According to a recent study, good parenting techniques throughout adolescence build the groundwork for close parent-child interactions when the children are young adults. According to Greg Fosco, professor of human development and family studies at Penn State and associate director of the Edna Bennett Pierce Protection Research Center, the study is one of the first to look at how changes in parental participation, warmth, and effective rigor during teen years predict the caliber of relationships between parents and their young adult children.

The study’s results were just released in Developmental Psychology. In a long-term study of families in rural and semi-rural Pennsylvania and Iowa, 1,631 individuals who completed questionnaires between sixth and 12th grade and again at age 22 were surveyed.

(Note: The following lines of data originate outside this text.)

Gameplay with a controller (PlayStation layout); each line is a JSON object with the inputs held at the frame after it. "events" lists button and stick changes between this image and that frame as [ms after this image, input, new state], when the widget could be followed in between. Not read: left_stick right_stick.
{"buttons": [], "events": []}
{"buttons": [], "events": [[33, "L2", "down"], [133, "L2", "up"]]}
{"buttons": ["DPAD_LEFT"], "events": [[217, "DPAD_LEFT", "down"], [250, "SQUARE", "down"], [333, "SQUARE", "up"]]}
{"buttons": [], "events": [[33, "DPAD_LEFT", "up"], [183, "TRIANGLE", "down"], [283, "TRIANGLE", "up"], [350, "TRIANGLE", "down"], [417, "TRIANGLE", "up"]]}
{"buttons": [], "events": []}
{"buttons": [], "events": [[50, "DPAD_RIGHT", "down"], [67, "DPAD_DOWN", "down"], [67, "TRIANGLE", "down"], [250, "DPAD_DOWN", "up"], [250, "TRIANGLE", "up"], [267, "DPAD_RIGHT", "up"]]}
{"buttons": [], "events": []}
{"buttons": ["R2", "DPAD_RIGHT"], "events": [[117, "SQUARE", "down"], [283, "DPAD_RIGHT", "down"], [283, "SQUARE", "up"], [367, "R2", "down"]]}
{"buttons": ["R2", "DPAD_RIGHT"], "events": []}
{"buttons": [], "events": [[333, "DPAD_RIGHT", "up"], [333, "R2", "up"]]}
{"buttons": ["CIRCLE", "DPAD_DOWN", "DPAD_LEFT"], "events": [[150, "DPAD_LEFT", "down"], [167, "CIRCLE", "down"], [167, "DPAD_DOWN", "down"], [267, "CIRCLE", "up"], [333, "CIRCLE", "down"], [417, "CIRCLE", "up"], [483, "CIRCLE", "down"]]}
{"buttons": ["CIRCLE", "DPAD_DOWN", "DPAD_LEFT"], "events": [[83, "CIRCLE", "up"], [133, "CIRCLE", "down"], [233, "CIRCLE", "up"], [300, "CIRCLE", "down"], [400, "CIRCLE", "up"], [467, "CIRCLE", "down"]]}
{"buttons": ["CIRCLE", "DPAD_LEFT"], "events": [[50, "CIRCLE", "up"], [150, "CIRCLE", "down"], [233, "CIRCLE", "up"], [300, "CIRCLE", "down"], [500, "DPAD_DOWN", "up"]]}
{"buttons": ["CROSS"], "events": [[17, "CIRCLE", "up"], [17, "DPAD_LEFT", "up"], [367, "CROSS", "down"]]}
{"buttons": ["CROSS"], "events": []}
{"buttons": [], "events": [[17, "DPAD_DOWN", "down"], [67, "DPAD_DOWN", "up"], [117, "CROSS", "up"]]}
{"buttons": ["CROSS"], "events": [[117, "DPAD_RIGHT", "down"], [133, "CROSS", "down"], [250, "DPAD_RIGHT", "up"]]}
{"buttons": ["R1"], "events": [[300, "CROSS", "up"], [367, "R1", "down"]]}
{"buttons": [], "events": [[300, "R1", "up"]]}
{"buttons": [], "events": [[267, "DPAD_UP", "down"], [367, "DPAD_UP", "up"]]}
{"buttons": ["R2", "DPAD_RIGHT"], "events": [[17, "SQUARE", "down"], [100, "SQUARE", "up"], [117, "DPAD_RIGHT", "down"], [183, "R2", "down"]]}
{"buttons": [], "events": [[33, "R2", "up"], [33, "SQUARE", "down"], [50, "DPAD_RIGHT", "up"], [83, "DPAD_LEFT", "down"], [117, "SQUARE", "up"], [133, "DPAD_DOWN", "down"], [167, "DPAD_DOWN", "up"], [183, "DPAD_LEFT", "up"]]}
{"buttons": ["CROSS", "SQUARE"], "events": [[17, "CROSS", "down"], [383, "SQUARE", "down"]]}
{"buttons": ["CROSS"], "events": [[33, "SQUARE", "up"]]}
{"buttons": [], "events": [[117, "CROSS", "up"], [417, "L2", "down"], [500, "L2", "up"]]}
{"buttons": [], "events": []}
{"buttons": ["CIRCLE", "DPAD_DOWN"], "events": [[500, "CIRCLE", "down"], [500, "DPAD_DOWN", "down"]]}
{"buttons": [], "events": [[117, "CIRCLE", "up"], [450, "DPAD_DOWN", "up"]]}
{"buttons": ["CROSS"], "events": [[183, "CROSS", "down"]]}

“Our study revealed that parenting may change significantly over the teenage years: parents frequently show less warmth and affection, spend less time with their teenagers, and become more strict in their punishment. The basis for a close relationship when their adolescents become adults was established by parents who were able to sustain good parenting and participation,” Fosco made the statement.

The study also discovered that parents who were adept at utilizing effective punishment with their sixth-graders and who continued these effective techniques throughout adolescence had fewer tense interactions with their kids in their 20s.

“Involving teenagers in talks about family standards, such as choosing a suitable curfew, is beneficial when it is acceptable,” according to Fosco.